__EXERCISE__: Output all of the data exactly as it appears, but leave out any pictures it contains.

Source data:
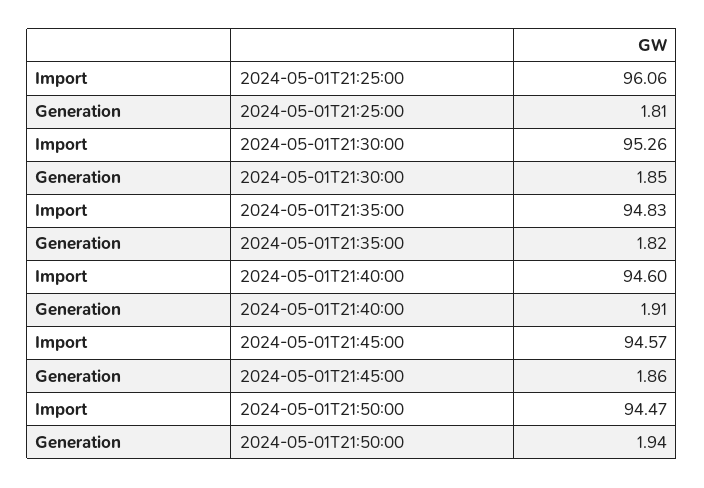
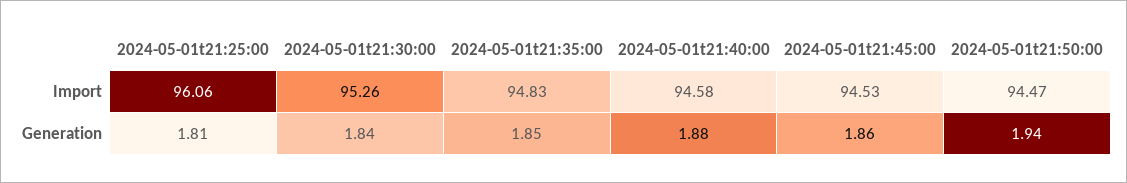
  {
    "Import": {
      "2024-05-01T21:25:00": 96.06,
      "2024-05-01T21:30:00": 95.26,
      "2024-05-01T21:35:00": 94.83,
-     "2024-05-01T21:40:00": 94.6,
+     "2024-05-01T21:40:00": 94.58,
-     "2024-05-01T21:45:00": 94.57,
+     "2024-05-01T21:45:00": 94.53,
      "2024-05-01T21:50:00": 94.47
    },
    "Generation": {
      "2024-05-01T21:25:00": 1.81,
-     "2024-05-01T21:30:00": 1.85,
+     "2024-05-01T21:30:00": 1.84,
-     "2024-05-01T21:35:00": 1.82,
+     "2024-05-01T21:35:00": 1.85,
-     "2024-05-01T21:40:00": 1.91,
+     "2024-05-01T21:40:00": 1.88,
      "2024-05-01T21:45:00": 1.86,
      "2024-05-01T21:50:00": 1.94
    }
  }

__ANSWER SECTION__:
  {
    "Import": {
      "2024-05-01T21:25:00": 96.06,
      "2024-05-01T21:30:00": 95.26,
      "2024-05-01T21:35:00": 94.83,
-     "2024-05-01T21:40:00": 94.6,
+     "2024-05-01T21:40:00": 94.58,
-     "2024-05-01T21:45:00": 94.57,
+     "2024-05-01T21:45:00": 94.53,
      "2024-05-01T21:50:00": 94.47
    },
    "Generation": {
      "2024-05-01T21:25:00": 1.81,
-     "2024-05-01T21:30:00": 1.85,
+     "2024-05-01T21:30:00": 1.84,
-     "2024-05-01T21:35:00": 1.82,
+     "2024-05-01T21:35:00": 1.85,
-     "2024-05-01T21:40:00": 1.91,
+     "2024-05-01T21:40:00": 1.88,
      "2024-05-01T21:45:00": 1.86,
      "2024-05-01T21:50:00": 1.94
    }
  }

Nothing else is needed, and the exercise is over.